El mismo cuerpo de Diana se ha ido transformando, con la demora, en una desorientada abstracción. En lugar de permitir que los fieles pudieran encamar su dolor sobre la materialidad de un féretro, los restos se hallan secuestrados y ocultos en una cripta apartada de la comprensión, es decir, no sólo privados de cualquier imagen en televisión o en directo, sino sustraídos a cualquier intento de la imaginación. Cuando los restos abandonen ese lugar en St. Jarnes saldrán a la luz probablemente incinerados y al ataúd será preciso cargarle unos lastres para que transmita, ante el gentío, la impresión de guardar el peso de una mujer. Sólo el peso: ni la talla ni la composición de una mujer, puesto que Lady Di, lo sospechan todos mientras pasean por las arboledas del Mall -entre Buckingham Palace y St. James- ha ido creciendo en abstracción desde que la frialdad real le puso la mano encima.

* [INFORMACIÓN MOSTRADA]
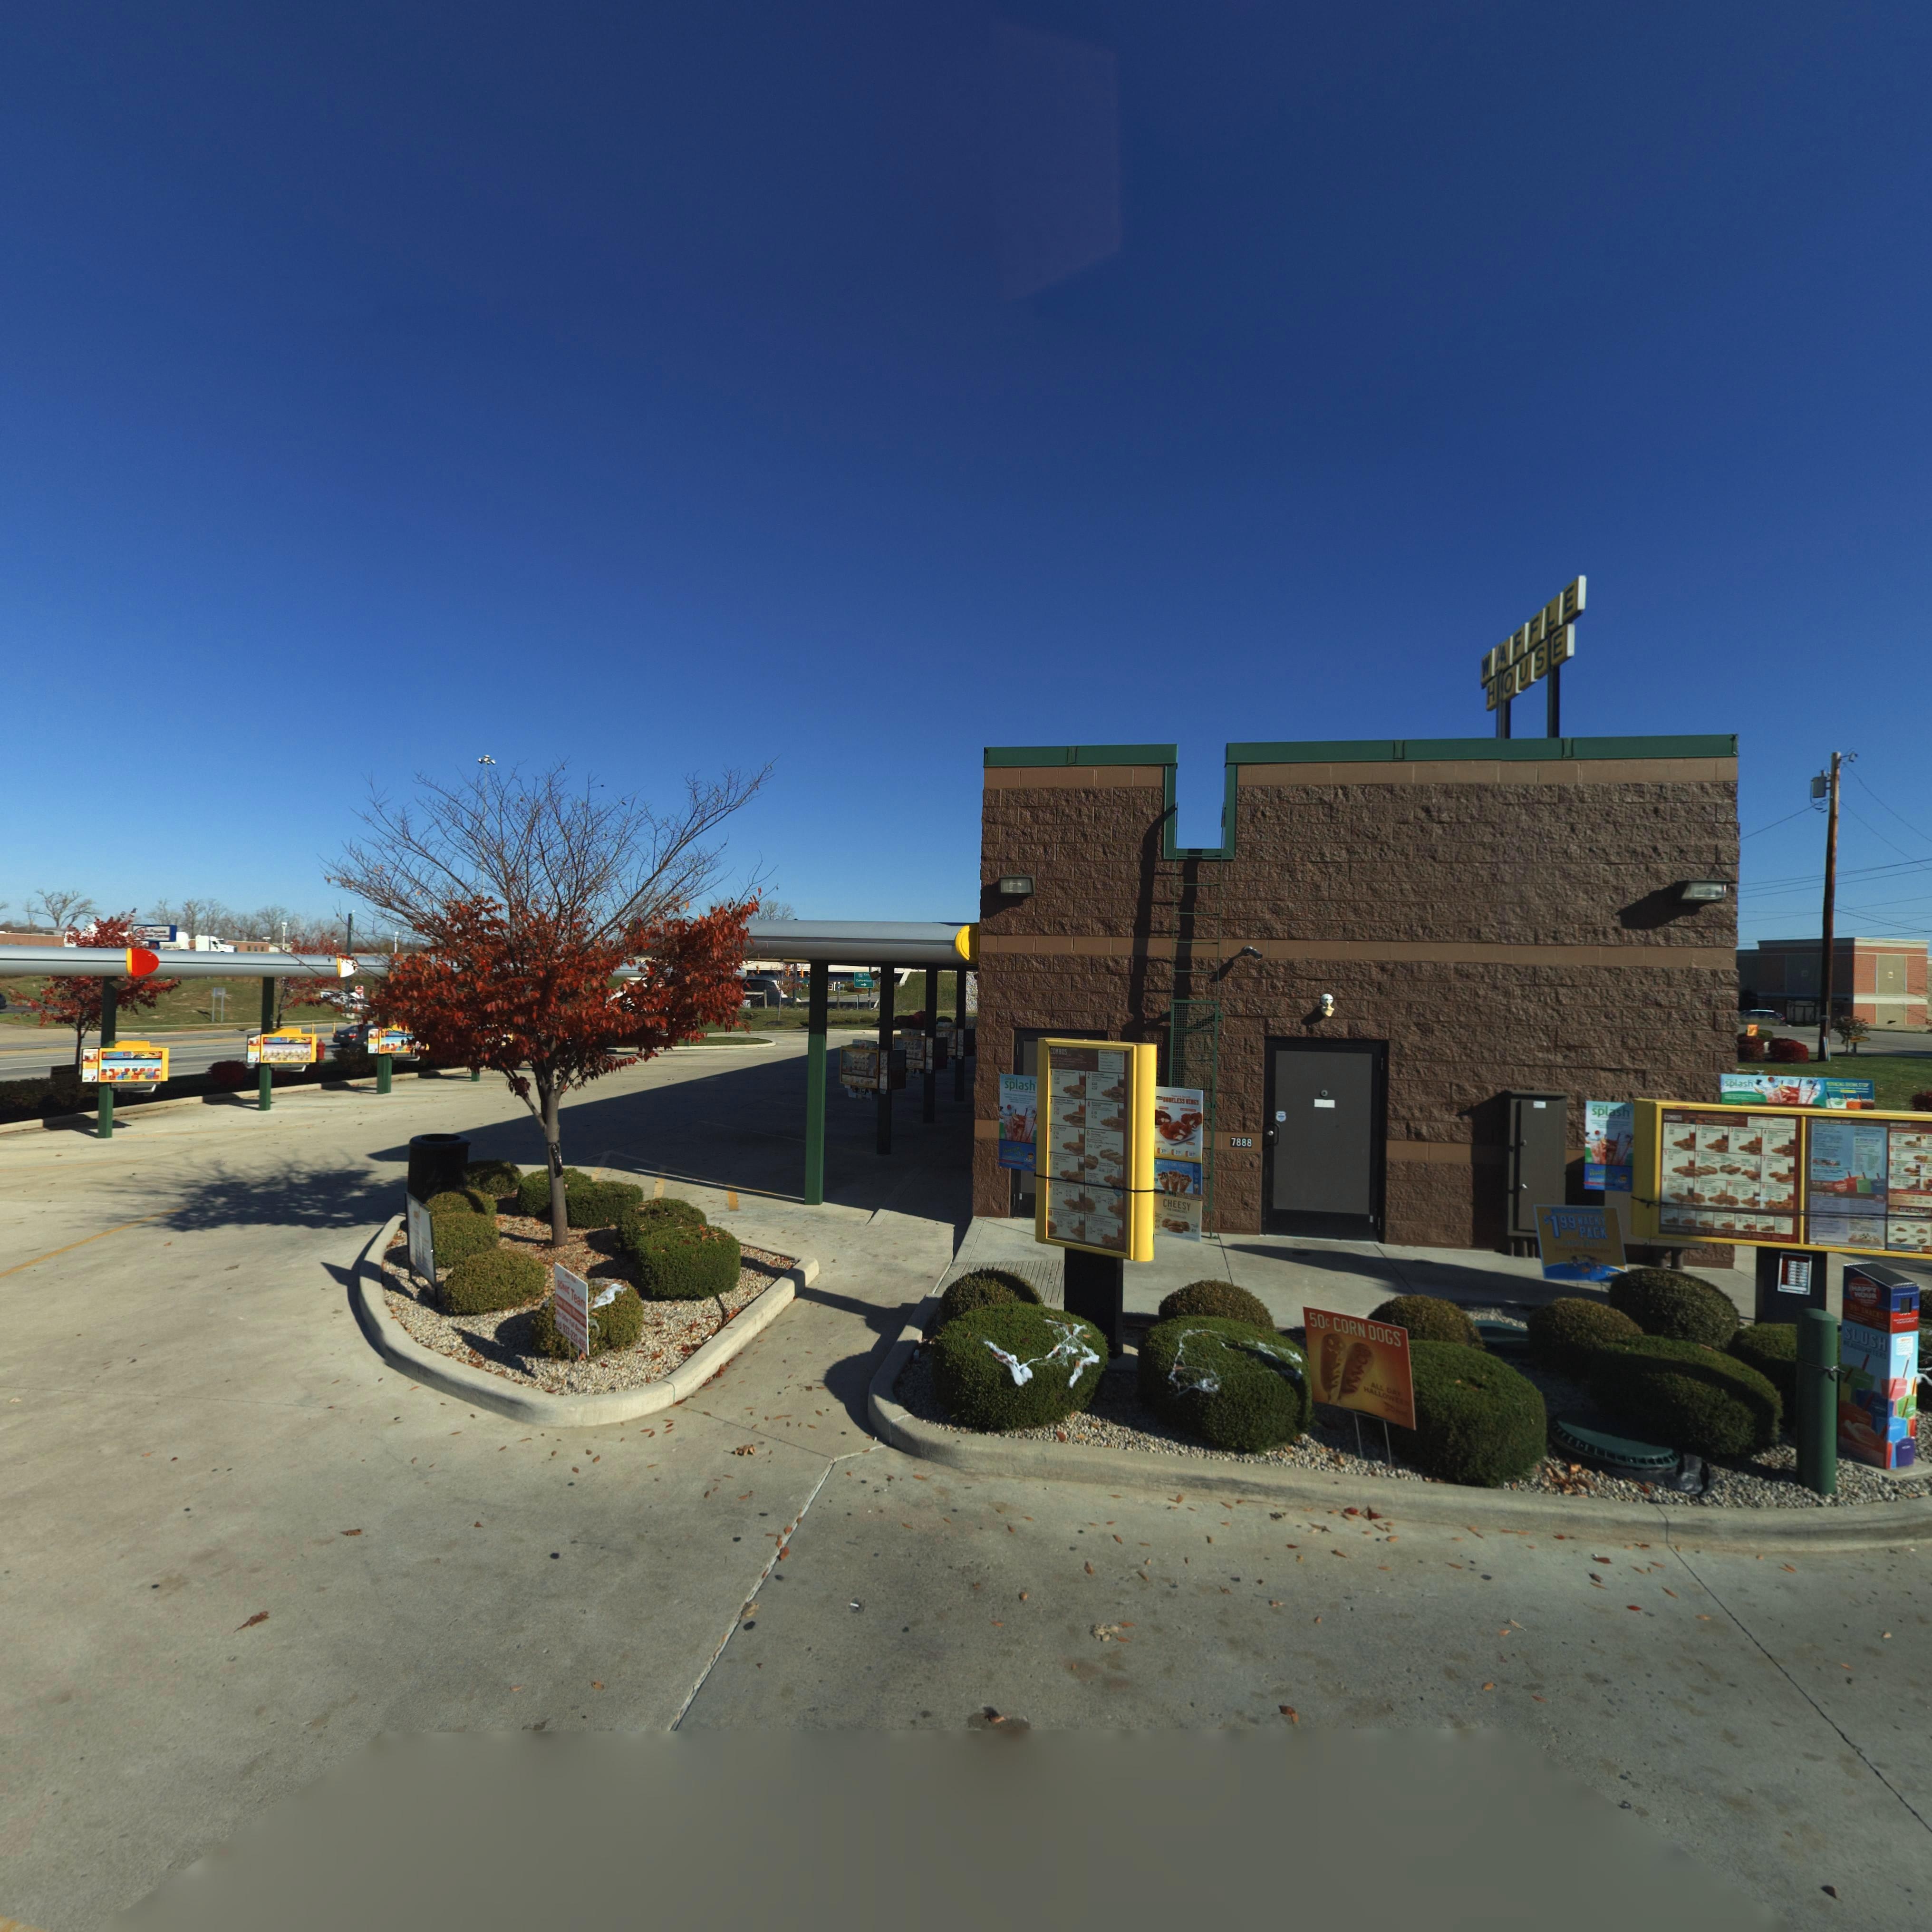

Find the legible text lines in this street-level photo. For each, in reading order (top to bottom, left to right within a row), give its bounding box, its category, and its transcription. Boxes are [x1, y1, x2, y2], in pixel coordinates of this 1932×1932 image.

[1230, 1137, 1252, 1147] StreetNumber: 7888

* [OBJETIVO 1]
En el texto sobre los restos de Diana, ¿entre qué dos lugares se encuentran las arboledas del Mall?
* [OBJETIVO 2]
Prosigue el texto sobre los restos de Diana a partir de su última frase.

* [RESPUESTA FINAL 1]
Entre Buckingham Palace y St. James.

* [RESPUESTA FINAL 2]
¿Ha sido éste el efecto de un plan para desvanecerla o es una consecuencia de una mala gestión? Las interpretaciones mejor intencionadas basan el abusivo retraso, de su entierro en el deseo de favorecer la asistencia a un mayor número de personajes importantes. No le hacen, sin embargo, a la princesa ningún favor de esta manera. Y ni siquiera así consiguen que Clinton cumpla con su promesa de estar presente en el adiós. En fin, un desastre: una perturbación en los ritmos del corazón popular, una ofensa a la impaciente majestad de la muerte, un maltrato a la protagonista.Cuando el sábado llegue el momento del funeral más de un millón y medio de personas ocuparán las avenidas, dicen los periódicos, para manifestar su llanto. Pero todos, la víspera o en las horas previas, tendrán que recomponer sus almas para el duelo y recobrar la humedad de las lágrimas que ha secado esta inaudita espera. A la fuerza, la prolongada preparación del sepelio, con huérfanos y desamparados, con enfermos y 500 ONGs presentes despedirá un aroma de artificio. Probablemente tan artificioso como merece la pseudosantidad de la princesa, pero encima tan mal dispuesto en su tempo que, para los menos devotos, esta señora podría darse por enterrada ya.